Data in this exercise:

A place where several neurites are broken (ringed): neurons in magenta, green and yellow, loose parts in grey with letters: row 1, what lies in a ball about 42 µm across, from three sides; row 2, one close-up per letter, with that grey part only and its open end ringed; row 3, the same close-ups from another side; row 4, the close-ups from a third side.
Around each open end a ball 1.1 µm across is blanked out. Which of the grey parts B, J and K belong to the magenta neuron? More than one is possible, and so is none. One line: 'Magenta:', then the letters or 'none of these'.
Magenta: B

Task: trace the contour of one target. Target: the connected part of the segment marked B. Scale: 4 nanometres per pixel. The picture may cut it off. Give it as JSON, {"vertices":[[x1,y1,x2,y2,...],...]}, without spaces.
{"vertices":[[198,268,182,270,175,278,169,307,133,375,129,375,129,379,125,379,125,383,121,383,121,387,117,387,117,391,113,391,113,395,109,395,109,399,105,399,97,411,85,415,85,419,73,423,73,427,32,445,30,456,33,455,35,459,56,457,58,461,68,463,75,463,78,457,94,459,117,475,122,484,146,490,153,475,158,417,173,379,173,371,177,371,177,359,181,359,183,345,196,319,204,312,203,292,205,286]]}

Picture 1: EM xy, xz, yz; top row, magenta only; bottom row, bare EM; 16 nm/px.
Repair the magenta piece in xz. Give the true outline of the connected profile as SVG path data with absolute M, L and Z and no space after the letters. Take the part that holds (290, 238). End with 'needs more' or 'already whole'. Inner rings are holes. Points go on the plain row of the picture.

Work task:
Restate the records above exactly.

Output below:
A place where several neurites are broken (ringed): neurons in magenta, green and yellow, loose parts in grey with letters: row 1, what lies in a ball about 42 µm across, from three sides; row 2, one close-up per letter, with that grey part only and its open end ringed; row 3, the same close-ups from another side; row 4, the close-ups from a third side.
Around each open end a ball 1.1 µm across is blanked out. Which of the grey parts B, J and K belong to the magenta neuron? More than one is possible, and so is none. One line: 'Magenta:', then the letters or 'none of these'.
Magenta: B

Task: trace the contour of one target. Target: the connected part of the segment marked B. Scale: 4 nanometres per pixel. The picture may cut it off. Give it as JSON, {"vertices":[[x1,y1,x2,y2,...],...]}, without spaces.
{"vertices":[[198,268,182,270,175,278,169,307,133,375,129,375,129,379,125,379,125,383,121,383,121,387,117,387,117,391,113,391,113,395,109,395,109,399,105,399,97,411,85,415,85,419,73,423,73,427,32,445,30,456,33,455,35,459,56,457,58,461,68,463,75,463,78,457,94,459,117,475,122,484,146,490,153,475,158,417,173,379,173,371,177,371,177,359,181,359,183,345,196,319,204,312,203,292,205,286]]}

Picture 1: EM xy, xz, yz; top row, magenta only; bottom row, bare EM; 16 nm/px.
Repair the magenta piece in xz. Give the true outline of the connected profile as SVG path data with absolute M, L and Z and no space after the letters. Take the part that holds (290, 238). End with 'needs more' or 'already whole'. Inner rings are holes. Points go on the plain row of the picture.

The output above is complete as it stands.